Here are some of the key observations I made at this year’s conference along with a few tips and recommendations:
- You can build the metrics infrastructure you need, right now. The last five years have produced a sea change in the improvement, coverage, and scaling of infrastructure monitoring software as tools have simultaneously shifted into more modern tooling and planning for cloud-scale.
- Dashboards and visualization. Dashboarding and visualization is helping to improve stability monitoring infrastructure tools. Aggregating monitored data in pluggable dashboards is becoming a more common and desirable state for operations professionals. Grafana deserves a special shout out for doing great work on presenting monitoring data to humans.
- Reduce noise, improve data, and boost the effectiveness of your operations people. Signal-to-noise-ratio affects the ability of your ops team to work on active products. Too many alerts are not actionable or are too frequent. Alert fatigue can lead directly to short- or long-term productivity loss or increase churn in your ops or on-call organizations. Be sure you’re getting the right alerts so you can effectively resolve situations that require the dramatic problem-solving and adaptive powers of the human brain! Do not waste your people! If your on-call team is getting too many alerts, you need to change your monitoring system so you’re getting the RIGHT alerts rather than ALL of them. On a similar note, be sure you regularly (monthly or quarterly) review your alerts. If you do this, you will likely remove alerts that no longer apply to existing systems or brainstorm a few alerts that could make your life easier and notify you of more relevant alert scenarios. This will dramatically reduce noise-y alerts, so that actionable and understandable data is clearly and immediately available to your operations people.

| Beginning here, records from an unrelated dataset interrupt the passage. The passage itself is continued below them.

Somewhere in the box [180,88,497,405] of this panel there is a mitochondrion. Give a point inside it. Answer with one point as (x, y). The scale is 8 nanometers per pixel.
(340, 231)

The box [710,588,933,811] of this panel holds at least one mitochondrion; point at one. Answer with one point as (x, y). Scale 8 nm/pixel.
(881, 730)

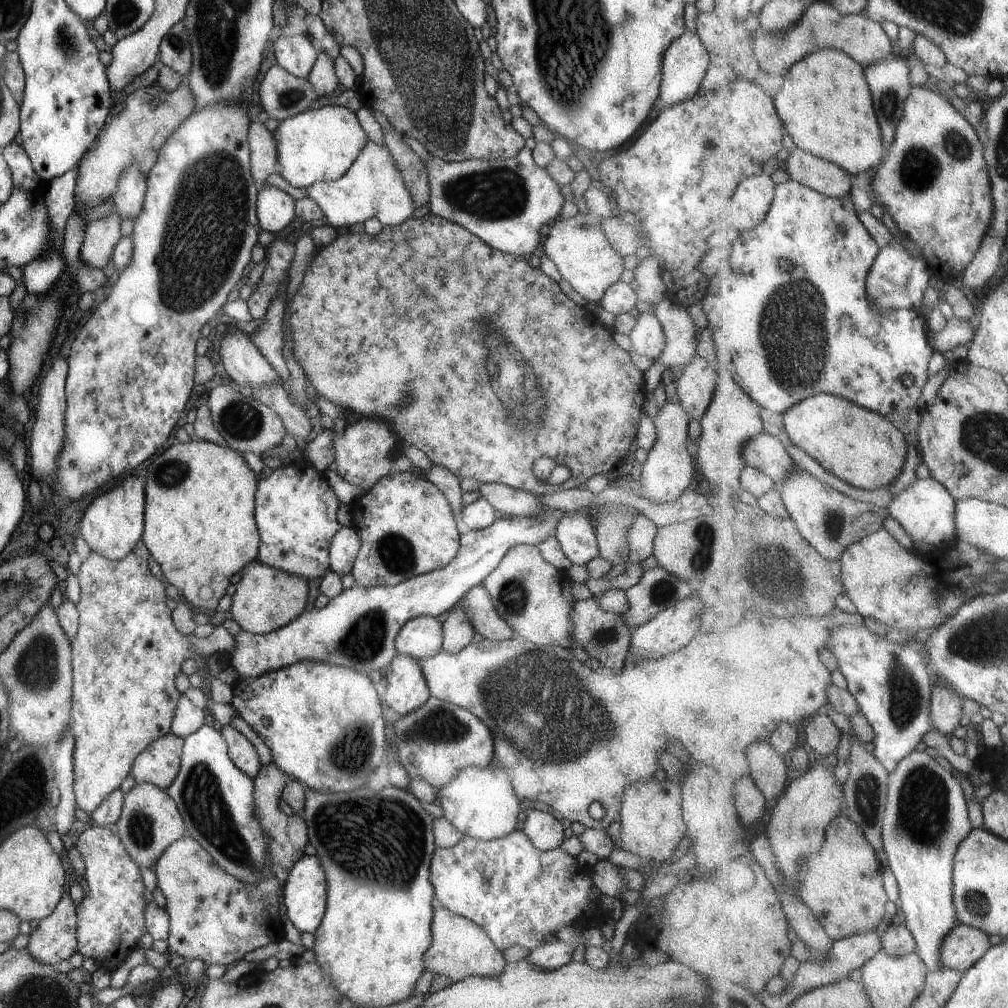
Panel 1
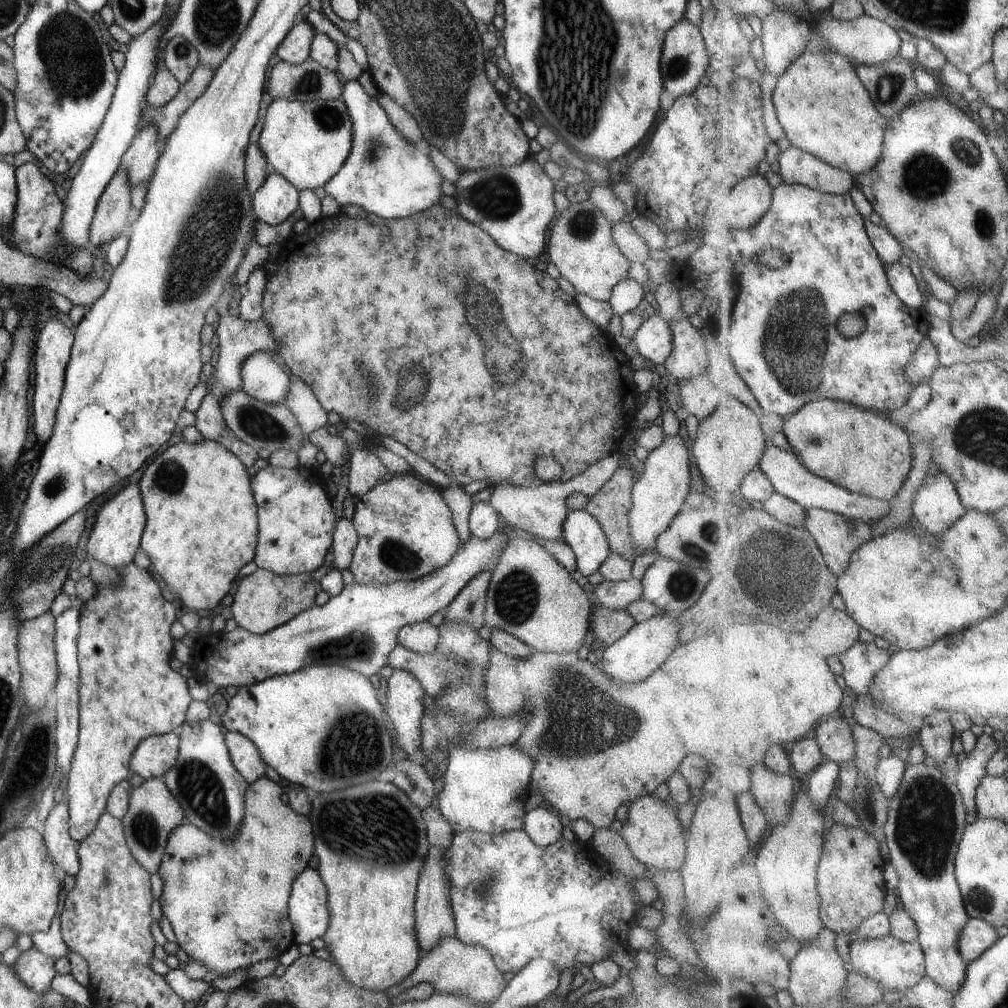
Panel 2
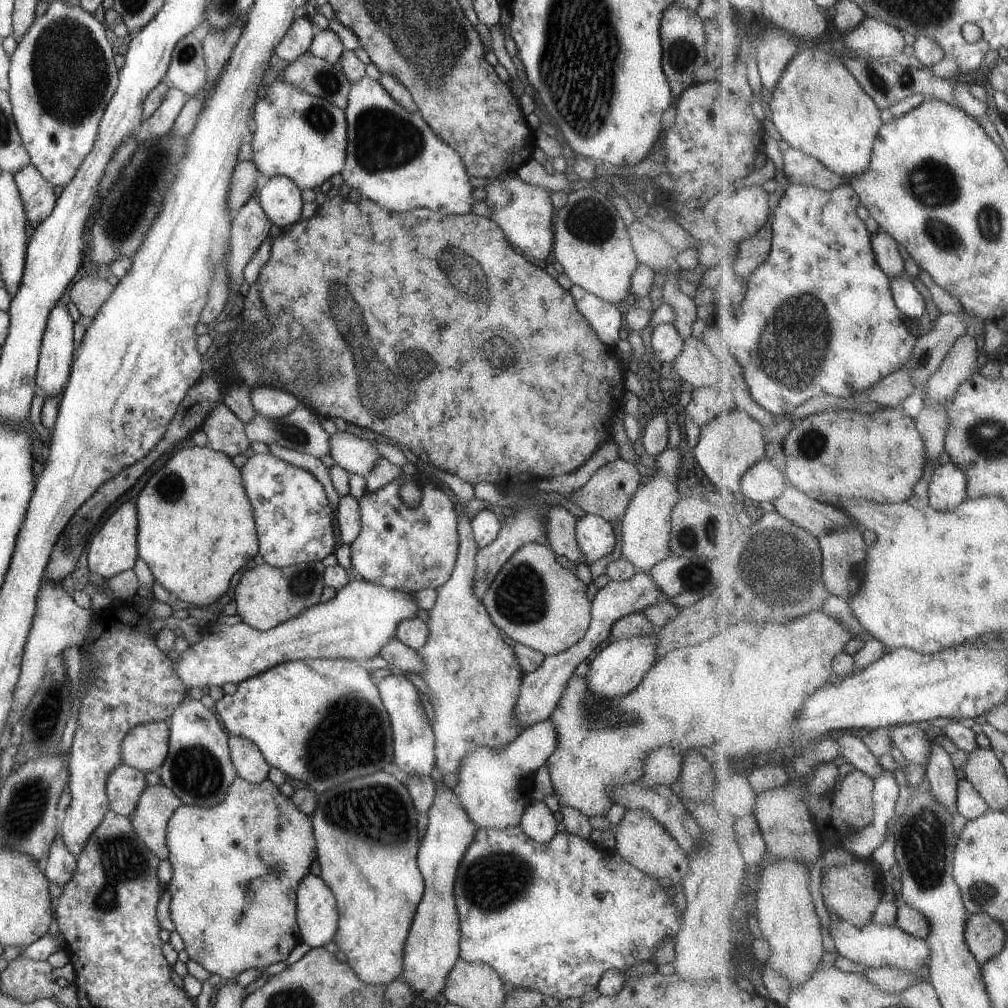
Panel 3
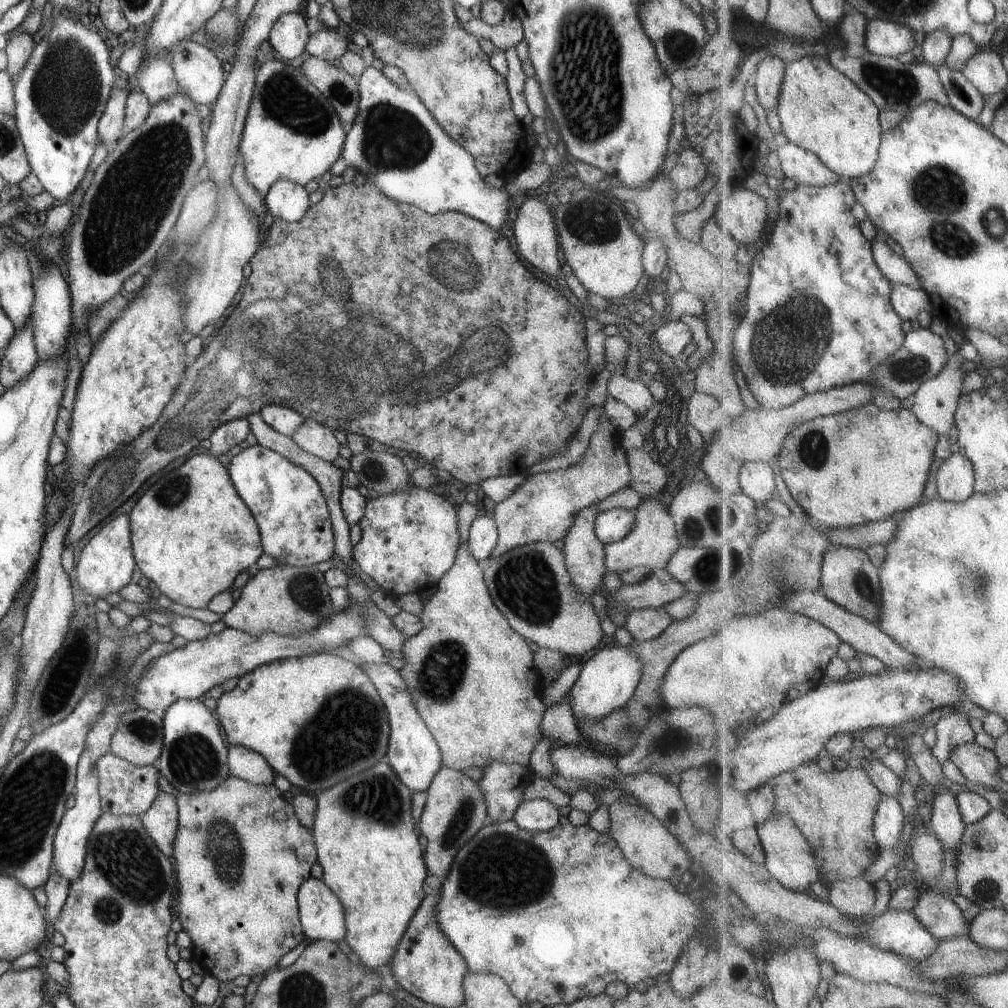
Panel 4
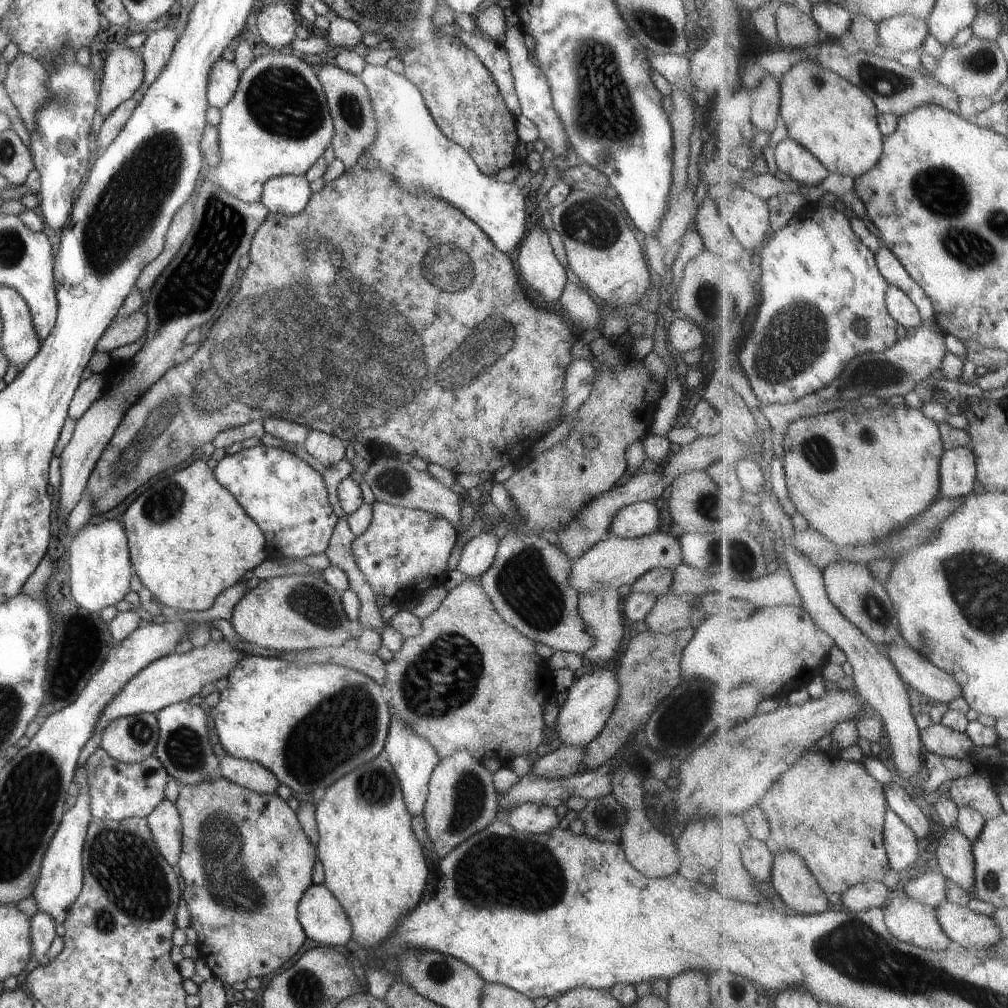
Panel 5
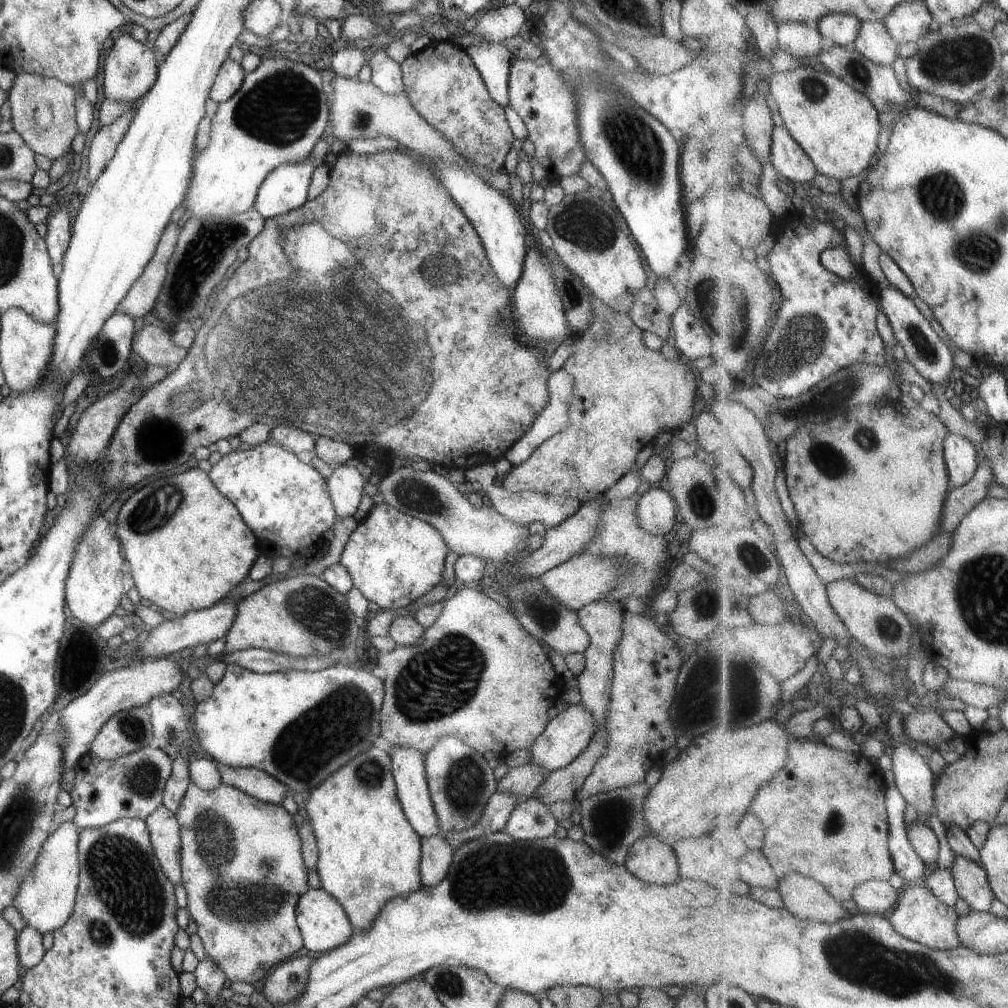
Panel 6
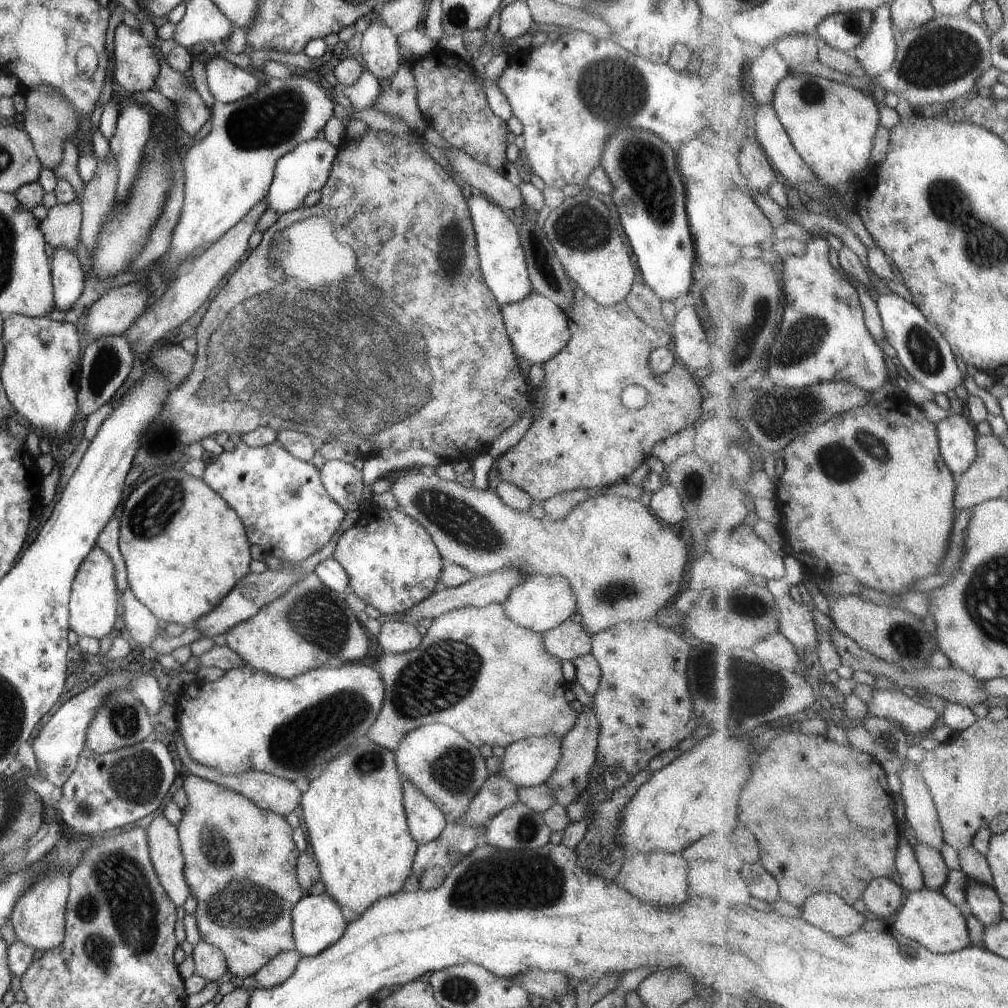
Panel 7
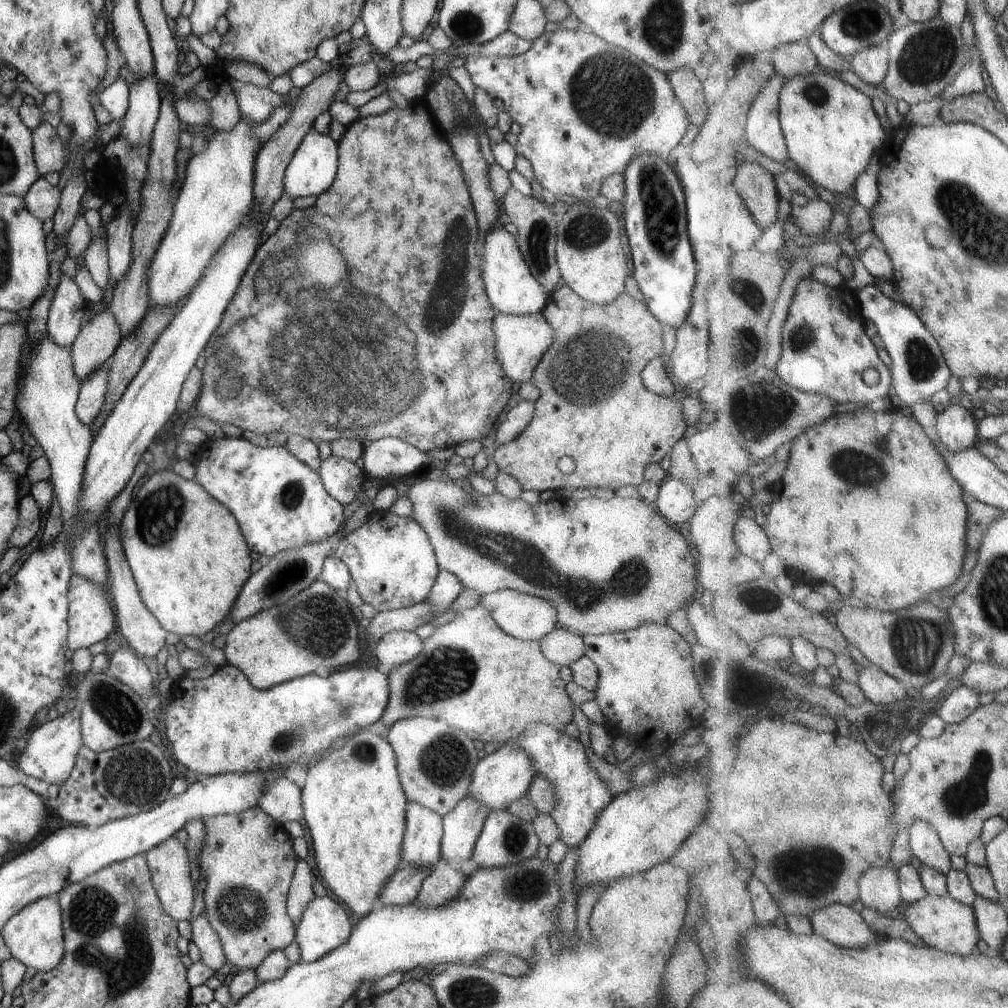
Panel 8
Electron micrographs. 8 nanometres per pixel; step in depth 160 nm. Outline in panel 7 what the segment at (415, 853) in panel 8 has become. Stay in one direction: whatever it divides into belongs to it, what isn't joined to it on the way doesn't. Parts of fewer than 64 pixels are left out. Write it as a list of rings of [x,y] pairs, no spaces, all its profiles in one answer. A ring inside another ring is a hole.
[[[407,779],[402,782],[402,801],[411,838],[417,846],[433,840],[447,824],[441,811]]]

- Use the tools that meet your current scale. Premature optimization is still the devil. Gradually build the system you need. Investigate solutions: focus on composability, pluggability, and customizability. This will allow you to give the right tools to your developers and operations teams to solve the real problems or milestones you have to meet today. Do not spend your time implementing a vendored or internal solution that does not help you at your current scale. There are products out there that you can use to start solving problems the right way (with monitoring) today.
- Monitoring is a platform. Monitoring solutions need to be a platform to better adapt to the individual customers, users, developers, or management teams that use your solution. This will make it easier for the people using your monitoring tools, and especially your operations engineers, to focus their attention on urgent problems. Give your dev-team full ownership of their monitoring by providing them with a strong platform and great tools to use. Empower your users to understand and act more effectively on the monitored data you are producing.
- A final word: Monitoring tools are getting better. But people still need to be the center of progress in operations. It is time to start emphasizing that operations is the behaviors of people USING systems. Monitoring can make operations better as long as your tools help make the lives and jobs of operations professionals better. Be sure you work with vendors and colleagues who understand this; there is great work being done.